A Bit About Montrose Alabama
Montrose (/mɒnˈtroʊz/ mon-TROHZ, Scottish Gaelic: Monadh Rois) is a coastal resort town and former royal burgh in Angus, Scotland. It is situated 38 miles (61 kilometres) north of Dundee between the mouths of the North and South Esk rivers. It is the northernmost coastal town in Angus and developed at a natural harbour that traded in skins, hides and cured salmon in medieval times.
With a population of approximately 12,000, the town functions as a port, but the major employer is GlaxoSmithKline, which was saved from closure in 2006. The skyline of Montrose is dominated by the 220-foot (67 m) steeple of Old and St Andrew's Church, designed by James Gillespie Graham and built between 1832 and 1834.
Montrose is a town with a wealth of architecture, and is a centre for international trade.
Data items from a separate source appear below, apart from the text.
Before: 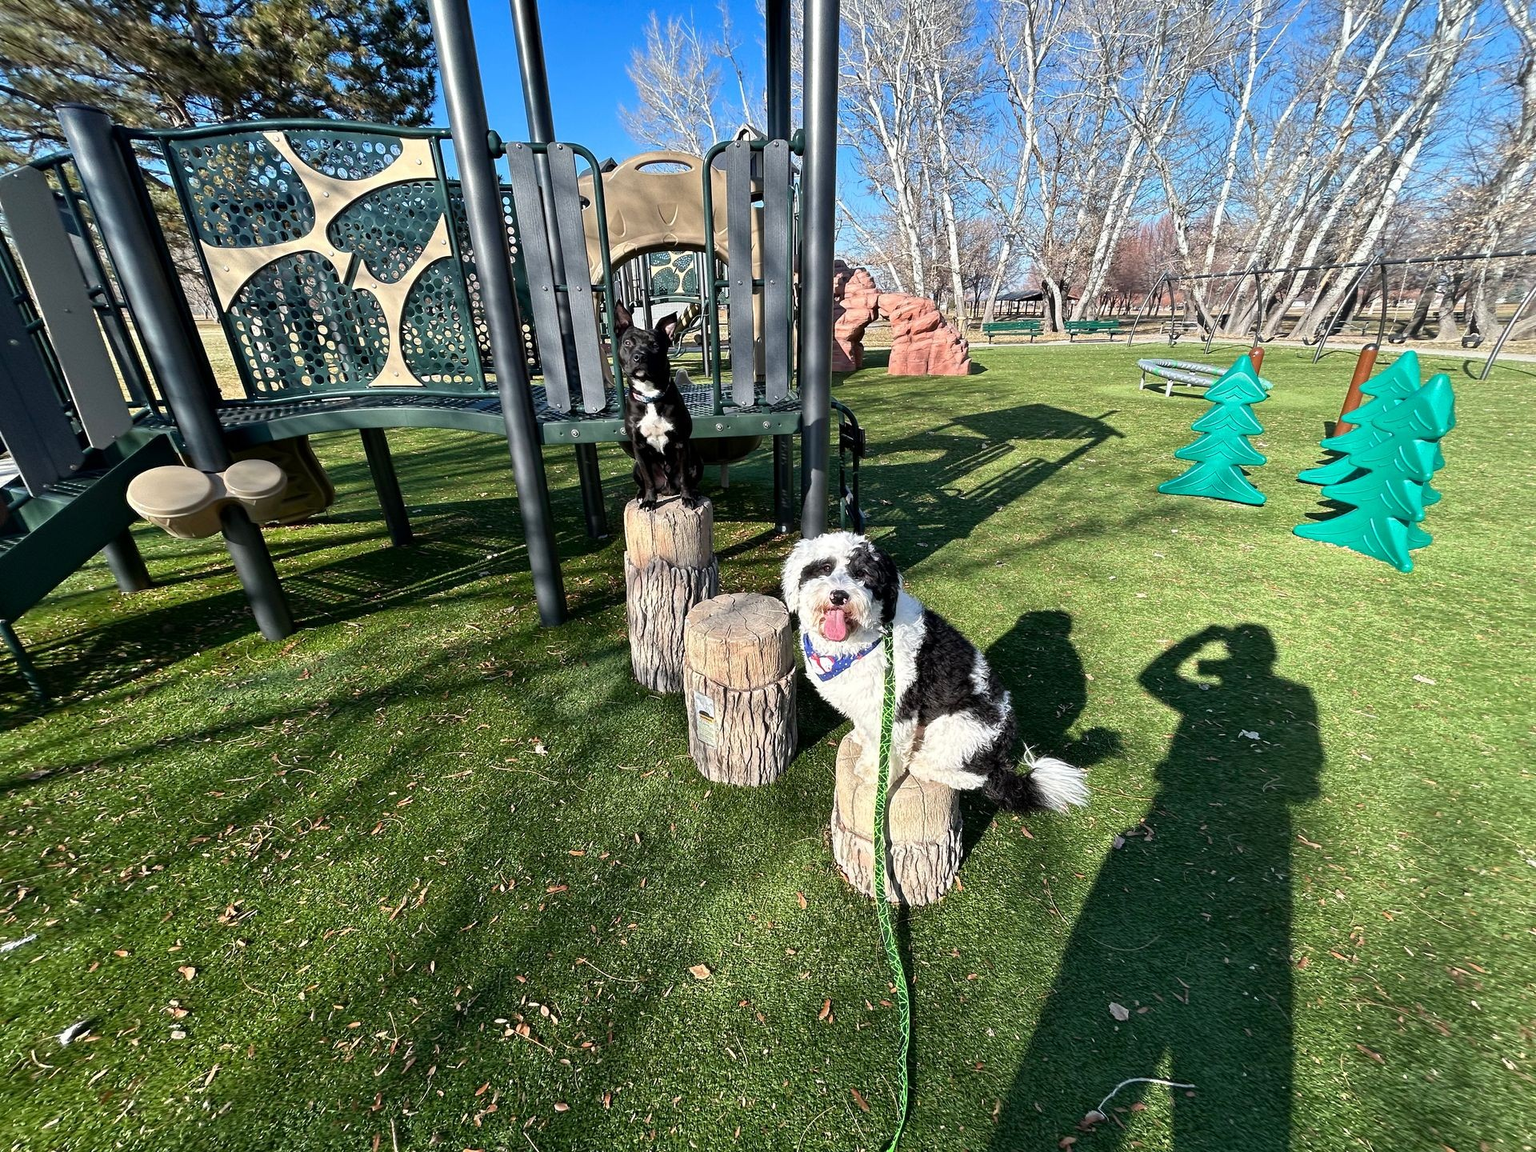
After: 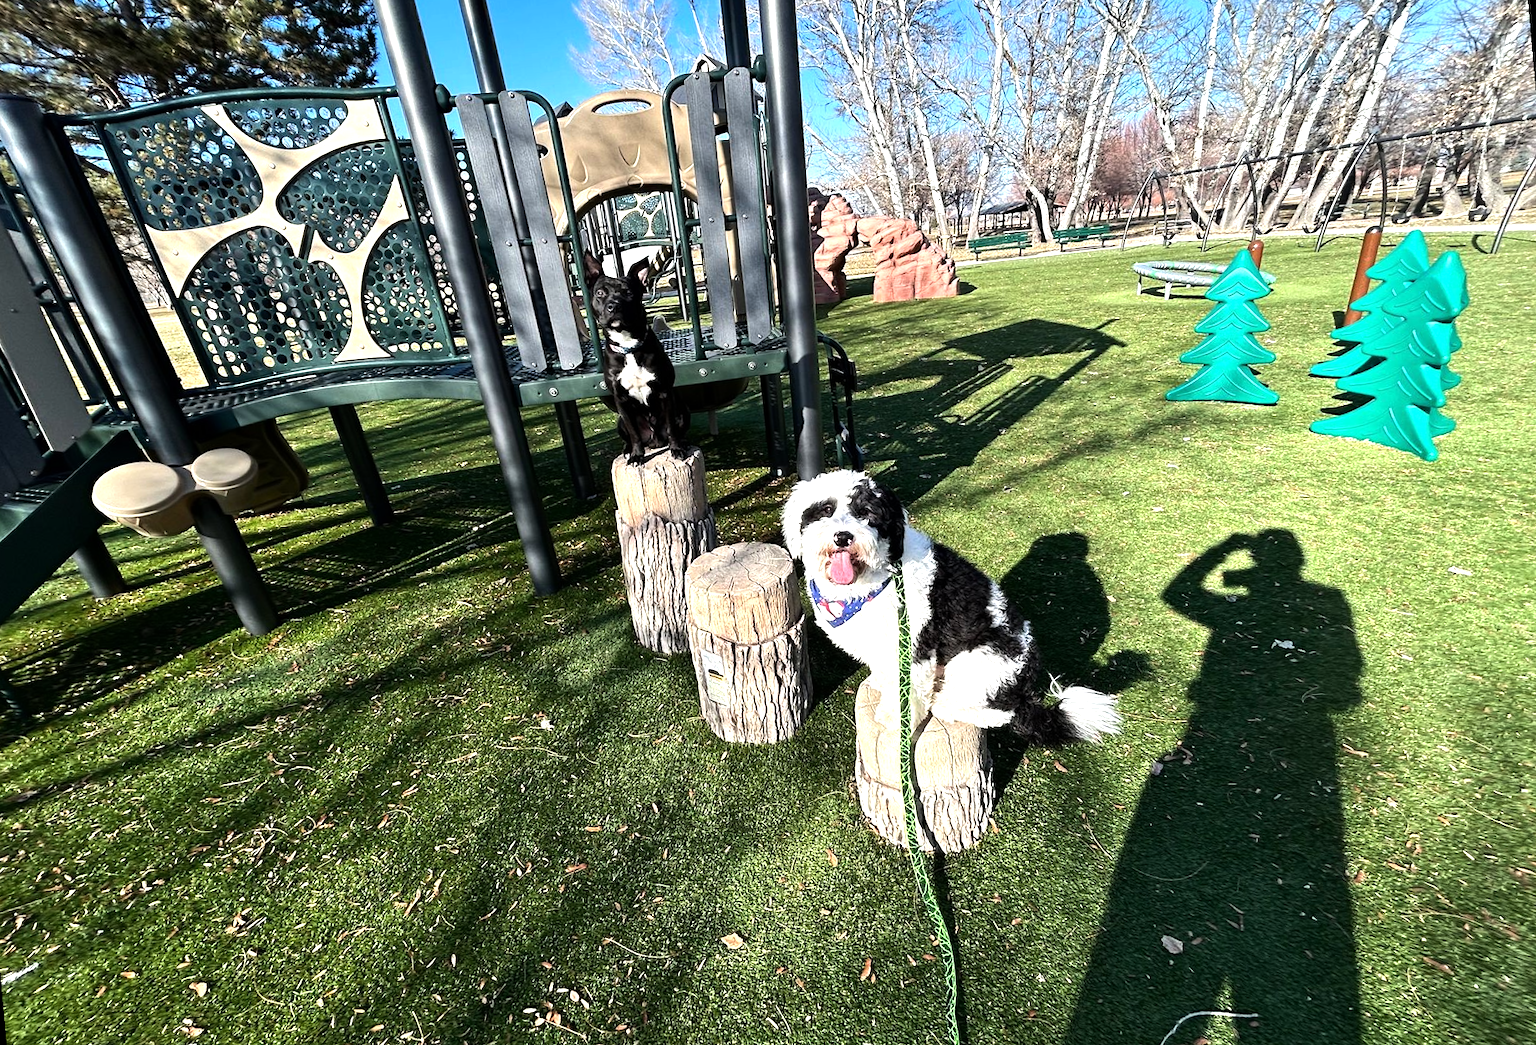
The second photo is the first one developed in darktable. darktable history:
tone equalizer: -8 EV -0.75 EV, -7 EV -0.7 EV, -6 EV -0.6 EV, -5 EV -0.4 EV, -3 EV 0.4 EV, -2 EV 0.6 EV, -1 EV 0.7 EV, +0 EV 0.75 EV, edges refinement/feathering 500, mask exposure compensation -1.57 EV, preserve details no
rotate and perspective: rotation -5°, crop left 0.05, crop right 0.952, crop top 0.11, crop bottom 0.89
exposure: compensate exposure bias true, compensate highlight preservation false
It is an important commercial port for the thriving oil and gas industry. It is known for its wide thoroughfare and high street which leads to picturesque closes containing secluded gardens. The town has a view of a 2 mi (3 km) square tidal lagoon, Montrose Basin, which is considered a nature reserve of international importance. It is the largest inland salt water basin in the UK, and an important habitat for the mute swan. Just outside Montrose is the 18th-century House of Dun, designed by the Scottish architect William Adam and built in 1730 for David Erskine, 13th Laird of Dun.
Prehistoric elements are found in the vicinity of Montrose, including the Stone of Morphie located to the north. One ancient name for Montrose was Celurca. Early place names appear to show the presence of a Norse settlement in the area of the present harbour. The Norse settlement was named Stroma which translates as 'Tide race river', referring to the speed of the tidal emptying and filling of the aforementioned basin, (est 9 knots). It is claimed that the name Montrose stems from 'Mouth Hrossay' due to the location at the outlets of the River Esk near Rossie Island (Norse: horse island). The etymology is alternatively attributed to the gaelic words Monadh (meaning moor) and Rois or Ros (meaning peninsula or promontory). The first documentary evidence of the existence of Montrose is the burgh charter issued by David I who founded the town around 1140 as Sallorch or Sallork. By 1178 the name had taken the form Munross before becoming Montrose.Folk etymology attributes the origin of the town's name as "Mount of Roses". This is reflected by the motto on the town's seal: Mare ditat, rosa decorat.